Ceci n’est pas un procès des toys.
Cette enchère Ebay a été remportée pour 1200€ (véridique) par une jeune femme d’une vingtaine d’année.
J’aimerai savoir si elle l’a mis dans sa chambre ou dans le salon.

Ici, on appelle ça un Bearbrick 1000% Chanel x Medicom, édition limitée à 2000 exemplaires. Un nom de code pour “gros bout de plastique moulé”.
On nous fait avaler n’importe quoi? Non, chacun ses passions, pas de problème la dessus.
Ce qui me gêne, c’est que l’heureuse acheteuse ait du bruler toutes ses économies pour s’offrir ce Playmobil géant.
C’est triste, car il ne lui évoquera jamais sa tendre enfance, et dans 20 ans, quand la mode sera passée, le petit ourson reprendra sa valeur originale, celle d’un moule de 1,5 kg de plastique. Encore une autre proie séquestrée par la hypebeast, exécutée à la guillotine.

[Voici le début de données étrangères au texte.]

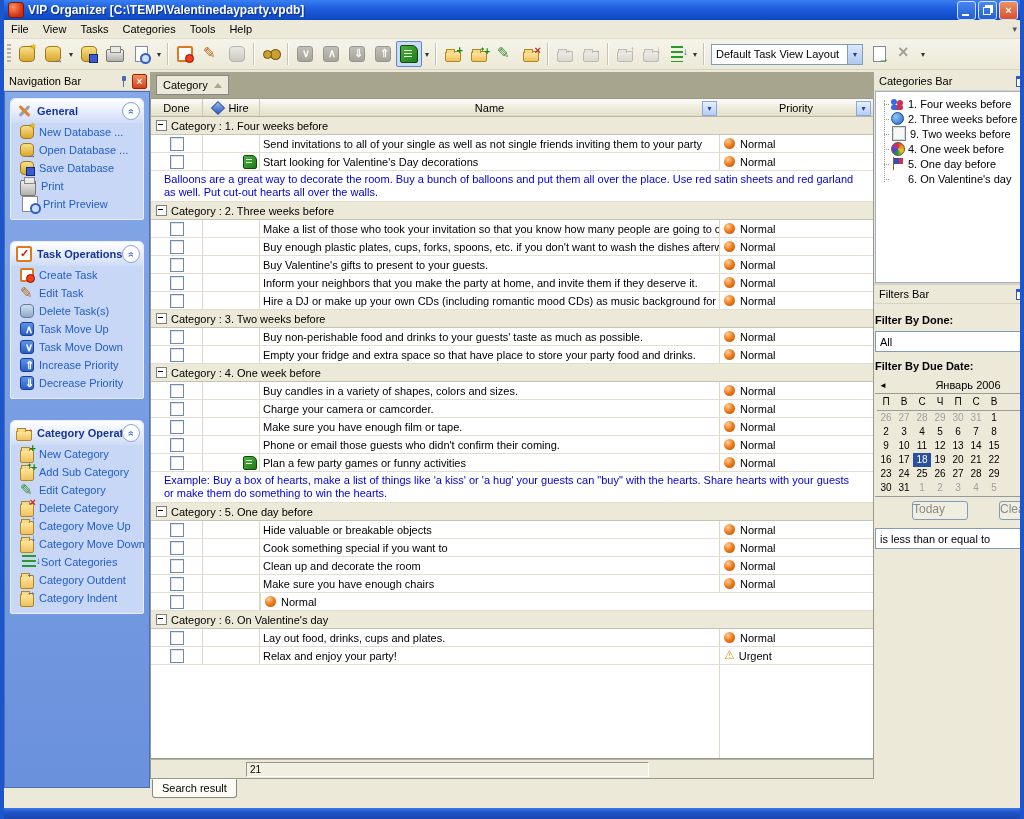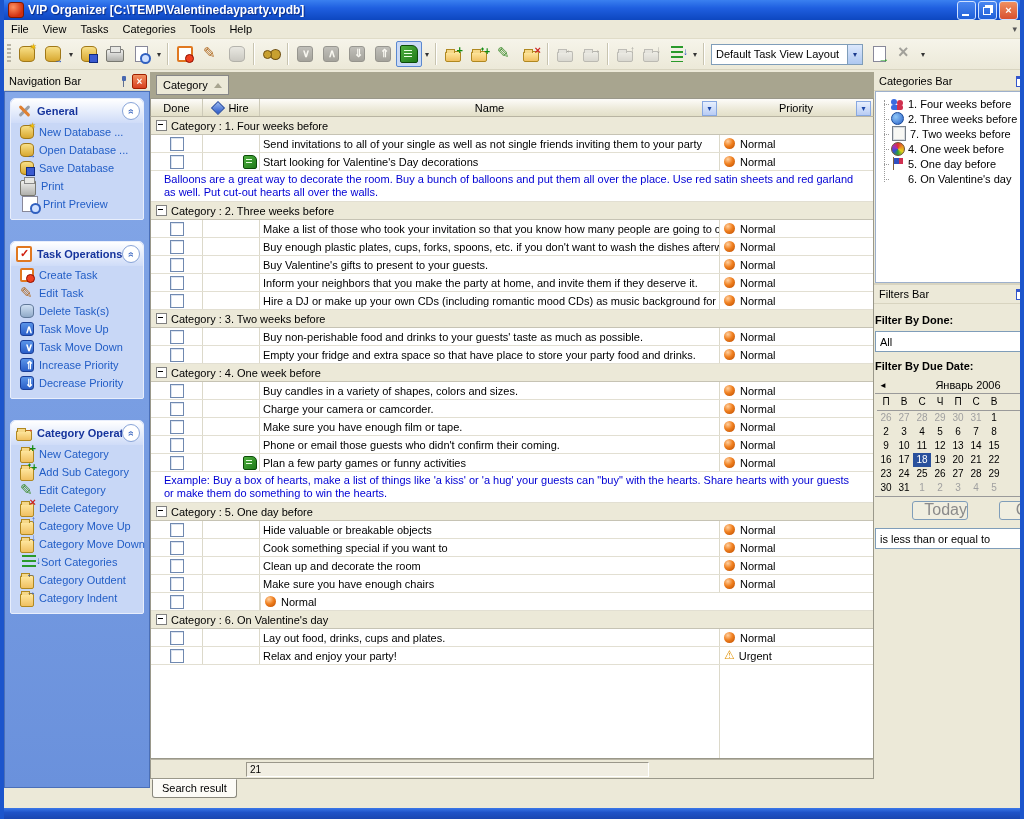--- a/index.html
+++ b/index.html
@@ -750,7 +750,7 @@
           </div>
           <div class="titem">
             <span class="gi ic-cat-clipboard"></span>
-            <span>7. Two weeks before</span>
+            <span>9. Two weeks before</span>
           </div>
           <div class="titem">
             <span class="gi ic-cat-palette"></span>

Medicom (la firme japonaise qui produit les Bearbrick) est pourtant une marque finalement assez saine, revendiquant des jouets destinés à la collection, pour adultes.
Alors quel est le secret, comment expliquer ce cynisme de l’échelle des valeurs?
Pas de recette magique. L’objet passe simplement par le prisme vertueux de la hype. Du travail de pro, orchestré par des trend-setters qui opèrent au laser, le tout alimenté en flux tendu par les victimes elles mêmes, qui se repaissent inlassablement de leur propre sang.
Mais tout ceci n’est qu’un jeu, ne l’oublions pas.